Here, Ms. Menzies ate at the property at times; kept some of her personal property there, albeit in the garage; visited the property; used the property's address for her personal mail, bank accounts, and tax returns. While this is evidence “tending to show” regular contact with the property, there is also evidence “tending to permit a jury to reach to opposite conclusion.” Naskidashvili, 2009 WL 399793, at *3. For example, there is evidence that Ms. Menzies did not sleep at the property, and she did not list the property as her address on her driver's license.
Indeed, the factual disputes here are illustrated by the competing inferences over the driver's license. Auto-Owners argues that because Ms. Menzies listed her boyfriend's address on her driver's license, that fact is proof that she “moved out” of the property and resided with her boyfriend.
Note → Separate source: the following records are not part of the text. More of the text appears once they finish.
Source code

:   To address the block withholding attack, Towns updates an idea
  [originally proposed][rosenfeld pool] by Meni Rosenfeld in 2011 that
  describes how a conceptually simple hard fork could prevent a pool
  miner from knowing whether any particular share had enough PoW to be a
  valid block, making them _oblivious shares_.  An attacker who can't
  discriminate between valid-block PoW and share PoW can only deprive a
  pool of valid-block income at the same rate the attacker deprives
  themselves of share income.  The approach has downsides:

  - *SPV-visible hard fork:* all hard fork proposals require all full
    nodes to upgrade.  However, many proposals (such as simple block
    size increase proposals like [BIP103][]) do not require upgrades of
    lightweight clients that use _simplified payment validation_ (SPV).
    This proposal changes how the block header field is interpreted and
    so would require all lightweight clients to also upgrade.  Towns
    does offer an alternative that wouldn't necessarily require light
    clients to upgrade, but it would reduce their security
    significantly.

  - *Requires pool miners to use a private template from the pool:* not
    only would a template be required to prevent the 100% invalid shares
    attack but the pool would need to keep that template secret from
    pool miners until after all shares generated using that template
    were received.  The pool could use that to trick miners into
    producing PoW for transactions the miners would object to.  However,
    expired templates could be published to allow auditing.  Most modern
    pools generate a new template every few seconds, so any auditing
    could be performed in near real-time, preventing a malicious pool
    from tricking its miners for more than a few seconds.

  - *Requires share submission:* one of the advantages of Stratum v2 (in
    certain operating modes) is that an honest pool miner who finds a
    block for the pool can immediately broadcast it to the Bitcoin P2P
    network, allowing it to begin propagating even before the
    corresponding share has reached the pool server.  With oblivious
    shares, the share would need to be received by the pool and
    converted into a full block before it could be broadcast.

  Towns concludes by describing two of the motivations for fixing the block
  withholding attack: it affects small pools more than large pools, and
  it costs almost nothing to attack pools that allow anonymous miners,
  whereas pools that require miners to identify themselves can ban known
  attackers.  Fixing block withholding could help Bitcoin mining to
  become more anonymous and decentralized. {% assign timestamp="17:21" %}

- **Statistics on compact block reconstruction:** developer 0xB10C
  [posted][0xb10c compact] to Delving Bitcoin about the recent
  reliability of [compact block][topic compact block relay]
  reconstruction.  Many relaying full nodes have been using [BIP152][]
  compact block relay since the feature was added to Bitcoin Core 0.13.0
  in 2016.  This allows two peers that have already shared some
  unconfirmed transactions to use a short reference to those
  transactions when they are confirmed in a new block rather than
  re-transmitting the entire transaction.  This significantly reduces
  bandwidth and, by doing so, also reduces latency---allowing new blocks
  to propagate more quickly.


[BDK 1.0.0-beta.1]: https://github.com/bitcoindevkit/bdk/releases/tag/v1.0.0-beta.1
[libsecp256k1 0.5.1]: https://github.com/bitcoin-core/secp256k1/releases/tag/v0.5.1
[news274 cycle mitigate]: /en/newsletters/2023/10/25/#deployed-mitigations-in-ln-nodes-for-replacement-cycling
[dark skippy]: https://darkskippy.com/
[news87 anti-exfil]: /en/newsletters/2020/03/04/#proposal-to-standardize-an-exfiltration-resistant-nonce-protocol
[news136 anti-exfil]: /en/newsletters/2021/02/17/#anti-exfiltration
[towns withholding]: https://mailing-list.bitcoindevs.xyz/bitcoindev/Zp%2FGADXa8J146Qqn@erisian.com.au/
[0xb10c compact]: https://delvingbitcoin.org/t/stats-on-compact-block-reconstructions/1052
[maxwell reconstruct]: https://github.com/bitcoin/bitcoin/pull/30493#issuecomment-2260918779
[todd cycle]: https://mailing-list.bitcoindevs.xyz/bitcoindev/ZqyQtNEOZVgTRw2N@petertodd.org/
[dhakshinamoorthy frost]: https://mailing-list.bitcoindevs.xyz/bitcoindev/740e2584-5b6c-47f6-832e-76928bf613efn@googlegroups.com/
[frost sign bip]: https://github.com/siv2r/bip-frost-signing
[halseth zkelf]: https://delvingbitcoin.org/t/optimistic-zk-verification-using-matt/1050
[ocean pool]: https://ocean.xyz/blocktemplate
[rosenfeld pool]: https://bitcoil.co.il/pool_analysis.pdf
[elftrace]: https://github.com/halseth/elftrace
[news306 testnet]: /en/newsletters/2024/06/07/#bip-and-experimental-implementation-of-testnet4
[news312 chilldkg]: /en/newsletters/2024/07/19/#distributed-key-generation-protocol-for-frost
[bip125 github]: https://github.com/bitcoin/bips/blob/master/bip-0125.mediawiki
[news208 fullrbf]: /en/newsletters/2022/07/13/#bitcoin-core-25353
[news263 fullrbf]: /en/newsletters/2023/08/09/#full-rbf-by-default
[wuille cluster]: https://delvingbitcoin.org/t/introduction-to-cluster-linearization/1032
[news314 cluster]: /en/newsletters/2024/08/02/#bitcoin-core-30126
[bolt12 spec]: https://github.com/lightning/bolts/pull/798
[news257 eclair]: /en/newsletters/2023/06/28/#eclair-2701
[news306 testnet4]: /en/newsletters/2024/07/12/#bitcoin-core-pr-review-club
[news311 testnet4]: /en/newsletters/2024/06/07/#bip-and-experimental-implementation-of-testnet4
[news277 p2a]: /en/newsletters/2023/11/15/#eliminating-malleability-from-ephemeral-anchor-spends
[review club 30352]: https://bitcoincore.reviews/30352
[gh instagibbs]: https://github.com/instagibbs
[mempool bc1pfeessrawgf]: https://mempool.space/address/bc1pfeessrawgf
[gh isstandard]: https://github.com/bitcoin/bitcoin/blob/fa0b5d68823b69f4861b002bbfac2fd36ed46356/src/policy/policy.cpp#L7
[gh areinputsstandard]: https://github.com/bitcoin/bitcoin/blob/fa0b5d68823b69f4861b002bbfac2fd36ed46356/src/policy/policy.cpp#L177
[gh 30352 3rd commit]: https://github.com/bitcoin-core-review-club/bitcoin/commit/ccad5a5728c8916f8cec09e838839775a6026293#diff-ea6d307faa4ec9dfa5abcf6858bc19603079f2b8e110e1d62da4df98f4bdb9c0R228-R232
ECF 42, p. 12; ECF 46, p. 6. On the other hand, Ms. Menzies offers a benign reason for the address change on her driver's license that has nothing to do with residency: she bought a car with her boyfriend, and because the insurance on the car was listed in his name and at his address, she used his address for her driver's license. ECF 45, p. 5. Ms. Menzies further argues that the change occurred prior to her staying with her boyfriend during the renovations at the property. ECF 47, p. 5. The significance of the driver's license is a credibility issue for the jury to decide. Bloxham, 2020 WL 6710427, *7 (“it is not the Court's role to weigh the evidence or adjudge credibility.”).
Ultimately, there are two competing factual narratives here, with a host of competing inferences, which depend on the assessment of the credibility of witnesses and the quality of the evidence.
This requires a factfinder “to resolve the parties' differing versions of the truth at trial.” In re Lemington Home for Aged, 659 F.3d at 290 (cleaned up). Thus, the Court denies both cross-motions for summary judgment.
Therefore, after careful consideration, it is hereby ORDERED that Auto-Owners Insurance Company's Motion for Summary Judgment (ECF 41) is DENIED. Ms. Menzies Cross-Motion for Summary Judgment (ECF 44) is also DENIED.